E: v_{1i}^{2} + v_{2i}^{2} = v_{1f}^{2} + v_{2f}^{2}

This is analogous to the following general system of two equations with four unknowns:

A + B = C + D

A^{2} + B^{2} = C^{2} + D^{2}

Assuming all terms are non-zero, this system can only be satisfied if A = C and B
= D, or if

A = D and B = C. That is to say, each collision between a pair of gas particles can
only conserve both energy and momentum if each particle either maintains its initial
velocity or swaps velocities with the other particle, with both of these possible
outcomes being of statistically equal probability. Therefore, for each collision between
a given pair of particles, the program chooses one of these two possible outcomes
at random. In this way, the energy of the two systems will begin to equalize over
time. Finally, the program continuously computes the total energies of each system
based on the velocities of its constituent particles.

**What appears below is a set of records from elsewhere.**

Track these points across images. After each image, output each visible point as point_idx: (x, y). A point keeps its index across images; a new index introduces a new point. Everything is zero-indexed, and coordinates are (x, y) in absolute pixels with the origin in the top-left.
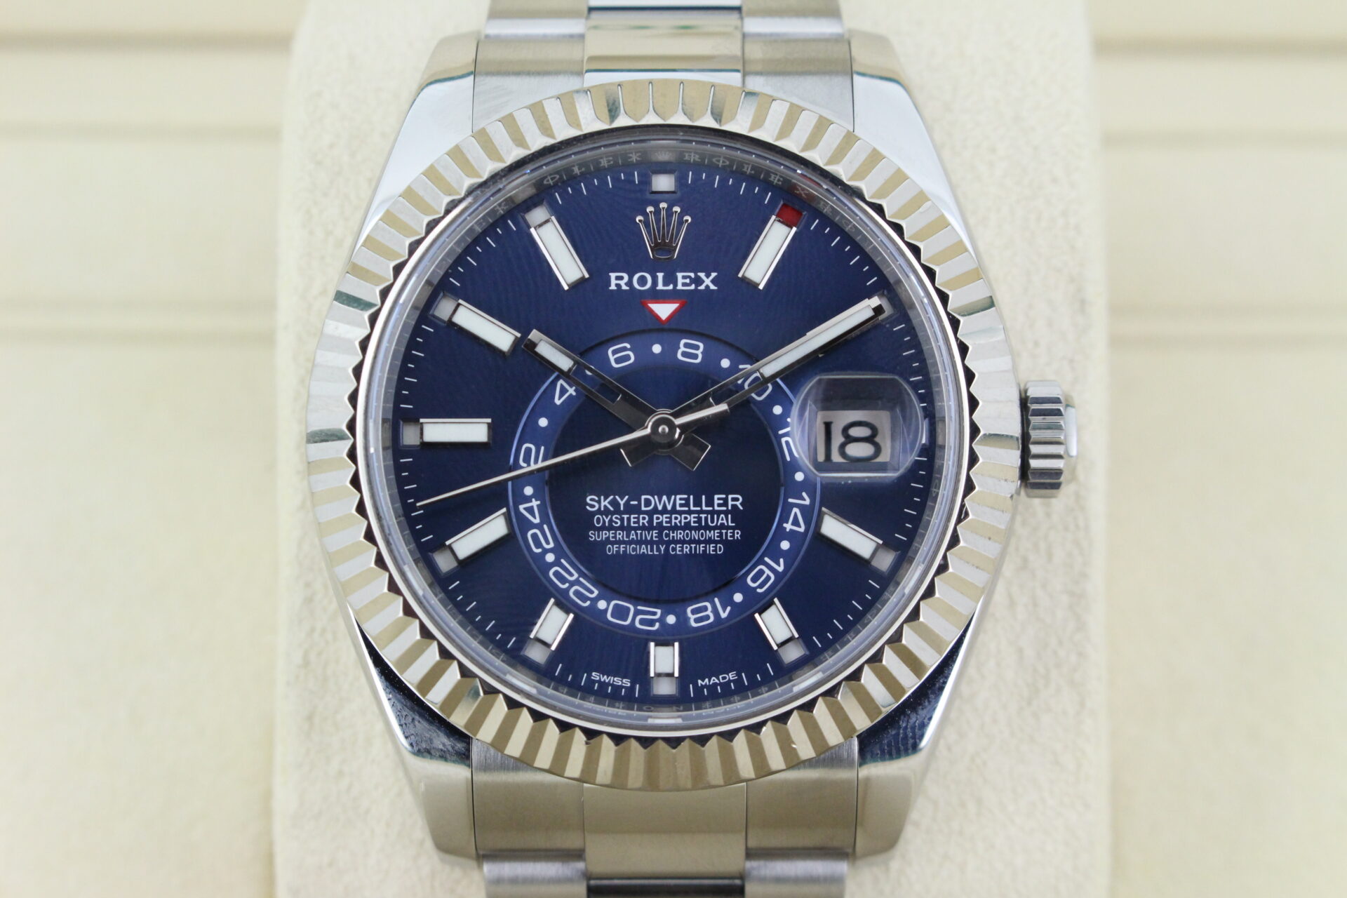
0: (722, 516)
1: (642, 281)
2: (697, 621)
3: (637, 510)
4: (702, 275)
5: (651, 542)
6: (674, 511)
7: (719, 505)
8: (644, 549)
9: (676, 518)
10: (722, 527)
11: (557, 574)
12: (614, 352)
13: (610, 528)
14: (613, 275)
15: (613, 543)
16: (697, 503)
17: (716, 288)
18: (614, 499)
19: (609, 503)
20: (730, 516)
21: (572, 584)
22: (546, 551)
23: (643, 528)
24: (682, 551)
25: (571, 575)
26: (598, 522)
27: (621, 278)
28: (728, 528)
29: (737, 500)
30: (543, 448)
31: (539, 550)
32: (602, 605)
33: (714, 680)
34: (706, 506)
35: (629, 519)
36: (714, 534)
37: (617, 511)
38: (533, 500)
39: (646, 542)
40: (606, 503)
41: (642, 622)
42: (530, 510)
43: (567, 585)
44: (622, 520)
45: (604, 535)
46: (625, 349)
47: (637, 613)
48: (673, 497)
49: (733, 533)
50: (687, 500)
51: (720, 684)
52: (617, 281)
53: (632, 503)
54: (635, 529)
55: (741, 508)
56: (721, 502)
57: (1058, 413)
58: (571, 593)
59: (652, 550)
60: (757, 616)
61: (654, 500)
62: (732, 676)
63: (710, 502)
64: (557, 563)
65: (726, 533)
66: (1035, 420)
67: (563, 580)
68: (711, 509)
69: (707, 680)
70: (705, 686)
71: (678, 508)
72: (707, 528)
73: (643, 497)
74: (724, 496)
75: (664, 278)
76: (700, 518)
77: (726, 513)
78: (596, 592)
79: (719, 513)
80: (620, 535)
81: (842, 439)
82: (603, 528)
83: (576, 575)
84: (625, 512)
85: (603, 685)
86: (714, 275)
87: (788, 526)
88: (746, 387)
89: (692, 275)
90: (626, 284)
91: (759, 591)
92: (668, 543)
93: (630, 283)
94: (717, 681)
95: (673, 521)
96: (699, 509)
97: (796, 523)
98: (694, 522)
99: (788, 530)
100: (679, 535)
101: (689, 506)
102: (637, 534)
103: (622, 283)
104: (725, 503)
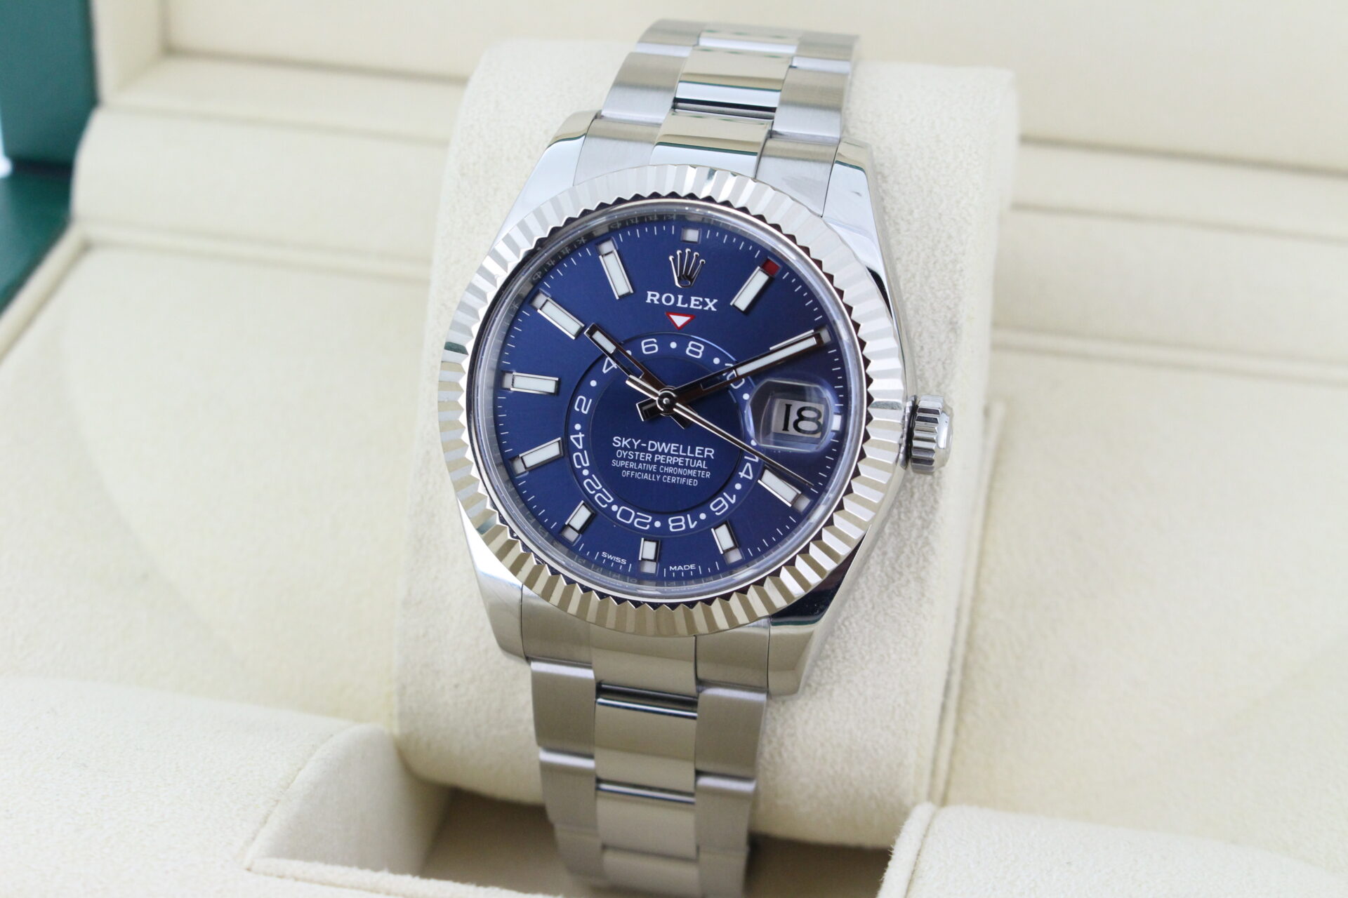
0: (700, 461)
1: (668, 299)
2: (674, 527)
3: (645, 450)
4: (707, 300)
5: (652, 472)
6: (669, 454)
7: (699, 454)
8: (646, 476)
9: (670, 459)
10: (699, 468)
11: (588, 484)
12: (646, 344)
13: (626, 459)
14: (650, 293)
15: (627, 470)
16: (685, 450)
17: (715, 310)
18: (631, 441)
19: (628, 443)
20: (704, 462)
21: (598, 491)
22: (583, 468)
23: (647, 462)
24: (670, 481)
25: (598, 486)
26: (619, 455)
27: (654, 296)
28: (702, 469)
29: (711, 452)
30: (591, 400)
31: (579, 467)
32: (614, 508)
33: (680, 568)
34: (690, 453)
35: (639, 455)
36: (693, 473)
37: (632, 449)
38: (580, 433)
39: (648, 472)
40: (626, 443)
41: (639, 523)
42: (577, 440)
43: (594, 492)
44: (634, 455)
45: (622, 463)
46: (652, 342)
47: (637, 516)
48: (669, 445)
49: (705, 473)
50: (678, 448)
51: (684, 571)
52: (652, 297)
53: (643, 445)
54: (642, 462)
55: (713, 457)
56: (700, 452)
57: (935, 421)
58: (596, 498)
59: (651, 478)
60: (712, 530)
61: (657, 445)
62: (692, 567)
63: (693, 451)
64: (589, 477)
65: (701, 473)
66: (919, 424)
67: (592, 488)
68: (692, 455)
69: (675, 567)
70: (674, 571)
71: (672, 452)
72: (689, 467)
73: (650, 442)
74: (702, 448)
75: (683, 299)
76: (685, 461)
77: (702, 459)
78: (612, 499)
79: (698, 459)
80: (632, 465)
81: (797, 418)
82: (622, 459)
83: (601, 486)
84: (637, 450)
85: (609, 561)
86: (715, 301)
87: (742, 474)
88: (728, 379)
89: (701, 299)
90: (658, 300)
91: (717, 514)
92: (662, 474)
93: (660, 300)
94: (682, 569)
95: (668, 460)
96: (685, 454)
97: (747, 473)
98: (681, 463)
99: (741, 477)
100: (670, 470)
101: (679, 452)
102: (643, 466)
103: (655, 299)
104: (703, 453)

##### Results and Analysis:

In order to produce realistic results, the simulation should consider as many gas
particles in the system as possible. This makes the program computationally intensive,
and it is impossible to run for an extended period on a basic machine, unless the
time-step is considerably larger than is optimal for the simple Euler method. Nevertheless,
the program still yields good results, with the two gases approaching each other in
temperature, and the total temperature of the system remaining nearly constant. The
energy of each gas is very small (on the order of 10^{-20} Joules), but that is to be expected for a gas of less than one hundred particles.

*Figure 1: Energy of the hot gas (red), energy of the cold gas (blue), and total energy
of the*

*system (white), vs. time.*

From a visual perspective, the program is also able to keep up with and accurately
model the visual system itself, providing a useful illustration of and insight into
its physical properties:

*Figure 2: A three-dimensional visualization of the system, as it*

*approaches equilibrium; the particles of the hot gas (red)*

*are mixing with and subsequently colliding with the particles*

*of the cold gas (blue), thus imparting to them a portion of their*

*kinetic energy.*

##### Conclusion:

The primary issue with the program's performance was that the total energy of the
system dipped initially. This was likely due to some lost energy when the particles
were first beginning to interact and the gap between their respective energies was
greatest. The culprit behind this problem is almost certainly the small time-step:
if the system could be analyzed every milli- or even micro-second rather than every
whole second there would be a substantially smaller window in which energy fragments
could disappear. However, after this initial dip, the total energy does flat-line,
and remains constant for the rest of the simulation even before the system reaches
equilibrium. More importantly, the simulation shows the two gases approaching each
other in energy, entering into a state with only a small energy difference between
them, undergoing minor fluctuations, and ultimately seeing those fluctuations diminish
asymptotically. The algorithm itself performed well; moving forward, perhaps more
precise results could be obtained if the program were run on a more powerful machine,
thus enabling a longer run-time and a smaller time-step.